Justin et son frère Charles créent également leurs propres pièces dans le sillage de l’École de Nancy. En 1901, la famille ouvre même un atelier de décoration rue Saint-Dizier, à Nancy, où sont pratiqués gravure à l’acide, émaillage et dorure. Parmi les motifs employés figurent déjà le chardon lorrain et la Croix de Lorraine.
Plus d’un siècle plus tard, le symbole choisi pour « Beatus » trouve donc chez Vessière un écho assez particulier.
Une maison qui a traversé les guerres
L’histoire de Vessière épouse aussi, par endroits, celle mouvementée de la Lorraine.
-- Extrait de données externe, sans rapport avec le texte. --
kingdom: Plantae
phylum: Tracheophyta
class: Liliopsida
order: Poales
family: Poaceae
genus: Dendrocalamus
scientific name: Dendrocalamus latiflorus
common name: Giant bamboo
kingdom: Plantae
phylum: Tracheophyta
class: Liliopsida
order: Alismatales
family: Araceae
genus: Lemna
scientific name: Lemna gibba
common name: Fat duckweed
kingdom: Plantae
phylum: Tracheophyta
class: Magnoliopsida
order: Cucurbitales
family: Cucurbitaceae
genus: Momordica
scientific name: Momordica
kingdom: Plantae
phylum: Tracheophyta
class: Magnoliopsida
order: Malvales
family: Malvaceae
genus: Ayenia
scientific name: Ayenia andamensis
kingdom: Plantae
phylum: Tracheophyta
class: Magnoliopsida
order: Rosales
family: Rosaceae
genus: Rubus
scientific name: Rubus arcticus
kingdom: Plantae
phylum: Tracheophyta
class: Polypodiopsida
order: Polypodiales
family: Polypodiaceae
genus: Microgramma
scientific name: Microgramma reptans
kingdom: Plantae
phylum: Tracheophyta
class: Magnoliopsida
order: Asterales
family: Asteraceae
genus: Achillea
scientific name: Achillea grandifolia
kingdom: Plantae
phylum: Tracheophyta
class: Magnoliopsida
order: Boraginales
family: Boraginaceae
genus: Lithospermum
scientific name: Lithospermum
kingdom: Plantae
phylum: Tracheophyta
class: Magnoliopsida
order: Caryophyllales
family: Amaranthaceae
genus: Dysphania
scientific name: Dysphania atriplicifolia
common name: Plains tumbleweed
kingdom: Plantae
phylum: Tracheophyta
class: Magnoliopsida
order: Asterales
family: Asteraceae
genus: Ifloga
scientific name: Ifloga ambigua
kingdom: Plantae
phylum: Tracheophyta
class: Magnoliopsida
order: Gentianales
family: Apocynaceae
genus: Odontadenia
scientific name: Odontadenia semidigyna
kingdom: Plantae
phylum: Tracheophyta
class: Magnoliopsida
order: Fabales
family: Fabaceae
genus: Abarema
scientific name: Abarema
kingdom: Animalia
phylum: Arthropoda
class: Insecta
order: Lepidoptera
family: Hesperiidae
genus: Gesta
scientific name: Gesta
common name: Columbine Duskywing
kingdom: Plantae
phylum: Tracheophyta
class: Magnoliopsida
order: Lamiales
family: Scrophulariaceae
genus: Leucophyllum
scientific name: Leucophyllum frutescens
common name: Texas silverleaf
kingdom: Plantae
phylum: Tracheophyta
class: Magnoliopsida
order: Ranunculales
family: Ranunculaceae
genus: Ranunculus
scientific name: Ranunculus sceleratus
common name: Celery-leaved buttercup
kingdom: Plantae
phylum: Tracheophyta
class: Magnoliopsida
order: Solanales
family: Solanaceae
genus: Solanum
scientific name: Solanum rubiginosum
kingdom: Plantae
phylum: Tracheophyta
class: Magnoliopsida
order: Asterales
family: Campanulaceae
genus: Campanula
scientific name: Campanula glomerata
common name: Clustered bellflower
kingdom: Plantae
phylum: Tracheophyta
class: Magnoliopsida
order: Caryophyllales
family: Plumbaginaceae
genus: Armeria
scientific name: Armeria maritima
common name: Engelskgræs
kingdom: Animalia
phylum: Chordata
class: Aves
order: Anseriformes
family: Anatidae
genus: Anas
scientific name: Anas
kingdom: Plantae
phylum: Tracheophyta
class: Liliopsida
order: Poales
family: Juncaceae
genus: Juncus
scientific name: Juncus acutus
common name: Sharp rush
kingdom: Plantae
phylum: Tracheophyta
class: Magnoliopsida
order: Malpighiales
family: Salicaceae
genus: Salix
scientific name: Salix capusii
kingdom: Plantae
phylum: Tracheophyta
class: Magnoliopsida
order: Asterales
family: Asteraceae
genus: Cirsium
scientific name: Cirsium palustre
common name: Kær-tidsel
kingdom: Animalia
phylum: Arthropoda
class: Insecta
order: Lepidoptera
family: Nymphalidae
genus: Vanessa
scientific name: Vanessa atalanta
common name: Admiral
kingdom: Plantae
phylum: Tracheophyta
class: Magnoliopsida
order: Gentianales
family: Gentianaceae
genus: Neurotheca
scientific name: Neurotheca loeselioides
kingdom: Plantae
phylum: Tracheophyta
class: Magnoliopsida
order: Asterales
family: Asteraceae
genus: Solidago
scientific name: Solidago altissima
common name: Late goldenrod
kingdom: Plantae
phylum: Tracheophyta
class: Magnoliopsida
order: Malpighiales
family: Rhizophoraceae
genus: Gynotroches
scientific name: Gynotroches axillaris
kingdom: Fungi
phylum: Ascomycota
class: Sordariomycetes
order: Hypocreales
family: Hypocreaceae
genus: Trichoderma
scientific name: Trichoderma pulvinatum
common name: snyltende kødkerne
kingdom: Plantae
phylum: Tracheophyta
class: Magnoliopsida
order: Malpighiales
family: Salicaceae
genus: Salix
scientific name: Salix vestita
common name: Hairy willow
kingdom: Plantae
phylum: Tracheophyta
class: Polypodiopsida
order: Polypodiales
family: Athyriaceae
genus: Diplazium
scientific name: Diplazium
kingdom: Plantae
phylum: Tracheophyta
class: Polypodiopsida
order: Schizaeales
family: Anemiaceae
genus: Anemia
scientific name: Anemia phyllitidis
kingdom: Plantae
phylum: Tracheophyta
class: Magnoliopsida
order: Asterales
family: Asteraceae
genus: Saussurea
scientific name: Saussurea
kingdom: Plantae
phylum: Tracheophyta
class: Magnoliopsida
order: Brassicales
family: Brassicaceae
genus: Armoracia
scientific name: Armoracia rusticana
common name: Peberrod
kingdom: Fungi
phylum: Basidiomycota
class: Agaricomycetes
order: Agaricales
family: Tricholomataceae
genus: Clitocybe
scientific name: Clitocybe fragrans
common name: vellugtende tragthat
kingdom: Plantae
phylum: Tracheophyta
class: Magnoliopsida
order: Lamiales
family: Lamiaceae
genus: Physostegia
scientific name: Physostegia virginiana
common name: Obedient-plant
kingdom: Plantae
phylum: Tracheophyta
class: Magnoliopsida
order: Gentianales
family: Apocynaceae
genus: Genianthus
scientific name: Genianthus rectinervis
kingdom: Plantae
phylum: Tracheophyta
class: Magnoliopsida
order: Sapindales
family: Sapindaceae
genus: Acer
Lors des bombardements de 1914, l’église de Baccarat et la rue des Ponts, où se trouvait le premier magasin familial, sont détruites. Dès 1915, la famille s’installe dans l’ancien dépôt central de Baccarat. Le magasin est toujours établi au même endroit aujourd’hui, désormais 1, rue de la Division-Leclerc.
Cinq générations se sont depuis succédé.
La maison continue aujourd’hui de mettre en avant les grandes signatures des arts du feu et du cristal, de Baccarat à Daum, Lalique et Saint-Louis, sans oublier précisément les Émaux de Longwy.
Avec « Beatus », c’est donc presque un petit tour de Lorraine qui s’organise : une pièce fabriquée à Longwy, célébrant un événement à Metz, proposée par une maison historique de Baccarat.

La Croix de Lorraine, un fil rouge chez les Vessière
Un détail rend enfin cette création particulièrement cohérente avec l’histoire de la famille : cette Croix de Lorraine dorée qui apparaît derrière la silhouette du souverain pontife.
Car chez Vessière, la double croix ne date pas d’hier. Les archives de la maison rappellent que le chardon et la Croix de Lorraine figuraient déjà parmi les motifs employés dans les créations familiales au début du XXe siècle.
Aujourd’hui, Michaël Vessière poursuit à sa manière ce dialogue entre patrimoine et création contemporaine.
Ses bijoux remettent notamment la Croix de Lorraine à l’honneur, dans des créations pensées comme des signes d’attachement à une région et à son histoire. La maison explique d’ailleurs avoir relancé la création avec des bracelets fabriqués à Nancy, reprenant notamment les dessins et symboles transmis par ses ancêtres.
De Longwy à Baccarat en passant par Metz et Nancy, la boucle est joliment bouclée. Plus qu’un décor, la Croix de Lorraine continue de voyager de génération en génération et de création en création.
Et à l’occasion de cette visite papale exceptionnelle, elle trouvera même sa place sur un œuf.
En Lorraine, décidément, même les symboles ont le sens de la transmission.